Message System Kafka Introduction

Source: Internet
Author: User
Tags sendfile

1. Overview

Kafka is LinkedIn's open source messaging system in December 2010, which is used primarily to process active streaming data. Active streaming data is very common in Web site applications, including the PV of the site, what users have visited, what content they searched for, and so on. This data is usually recorded in the form of a log, and then the statistics are processed at regular intervals.

The traditional log analysis system provides an extensible scheme for offline processing of log information, but for real-time processing, there is usually a large delay. While the existing elimination (queuing) system can handle real-time or approximate real-time applications, the unhandled data is usually not written to disk, which may be problematic for offline applications such as Hadoop (one-hour or a day-only part of the data). Kafka is designed to solve the above problems, it can be well offline and online applications.

2. Design Objectives

(1) The cost of data access on disk is O (1). General data is stored on disk using Btree, and the cost of Access is O (LGN).

(2) High throughput rate. It can handle hundreds of thousands of message per second even on ordinary nodes.

(3) Explicit distribution, that is, all producer, broker and Consumer will have multiple, are distributed.

(4) Support data is loaded into Hadoop in parallel.

3. Kafka Deployment Structure


Kafka is an explicit distributed architecture, producer, broker (Kafka), and consumer can have multiple. Kafka functions like caching, which is the cache between active data and offline processing systems. Several basic concepts:

(1) The message is the basic unit of communication, and each producer can post some messages to a topic (subject). If consumer subscribes to this topic, the newly released messages will be broadcast to these consumer.

(2) The Kafka is explicitly distributed, and multiple producer, consumer, and brokers can be run on a large cluster, serving as a logical whole to the outside world. For consumer, multiple consumer can form a group, and this message can only be transferred to one of the consumer in a group.

4, Kafka key technology points

(1) zero-copy

On Kafka, there are two reasons that can cause inefficiencies: 1) Too many network requests 2) too many byte copies. To improve efficiency, Kafka the message into a group of groups, and each request sends a set of message to the corresponding consumer. In addition, Sendfile system calls are used to reduce byte copies. In order to understand the sendfile principle, the traditional use of the socket to send files to be copied:

Sendfile system Call:

(2) exactly once message transfer

How to record the status of each consumer processing information? Only offset that each consumer has processed data is saved in Kafka. There are two benefits: 1) Less data is saved 2) When consumer error occurs, restarting consumer processing data only starts with the nearest offset.

(3) Push/pull

Producer pushes data to Kafka (push), consumer from Kafka pull data.

(4) Load balancing and fault tolerance

There is no load balancing mechanism between producer and broker.
The zookeeper is used for load balancing between broker and consumer. All broker and consumer are registered in zookeeper, and zookeeper will save some of their metadata information. If a broker and consumer have changed, all other brokers and consumer will be notified.

Resources

"1" Kafka home: http://sna-projects.com/kafka/design.php

"2" zero-copy principle: https://www.ibm.com/developerworks/linux/library/j-zerocopy/

"3" Kafka and Hadoop:http://sna-projects.com/sna/media/kafka_hadoop.pdf

Message System Kafka Introduction

Contact Us

The content source of this page is from Internet, which doesn't represent Alibaba Cloud's opinion; products and services mentioned on that page don't have any relationship with Alibaba Cloud. If the content of the page makes you feel confusing, please write us an email, we will handle the problem within 5 days after receiving your email.

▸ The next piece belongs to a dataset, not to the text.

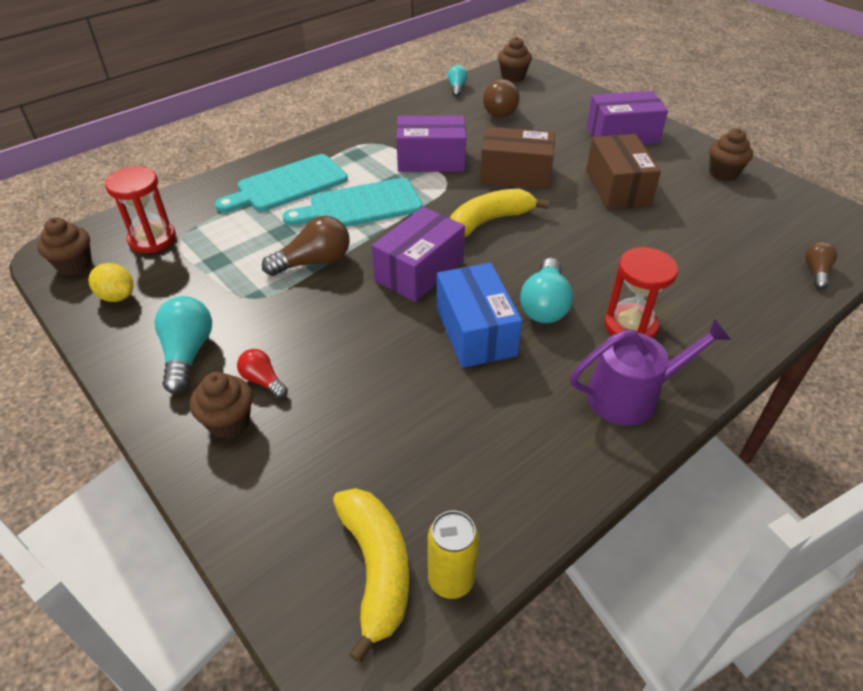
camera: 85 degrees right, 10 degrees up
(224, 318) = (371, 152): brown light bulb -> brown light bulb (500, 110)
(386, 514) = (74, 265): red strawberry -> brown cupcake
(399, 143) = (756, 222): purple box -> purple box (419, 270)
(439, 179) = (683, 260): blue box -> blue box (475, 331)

If you find any instances of plagiarism from the community, please send an email to: info-contact@alibabacloud.com and provide relevant evidence. A staff member will contact you within 5 working days.

A Free Trial That Lets You Build Big!

Start building with 50+ products and up to 12 months usage for Elastic Compute Service

  • Sales Support

    1 on 1 presale consultation

  • After-Sales Support

    24/7 Technical Support 6 Free Tickets per Quarter Faster Response

  • Alibaba Cloud offers highly flexible support services tailored to meet your exact needs.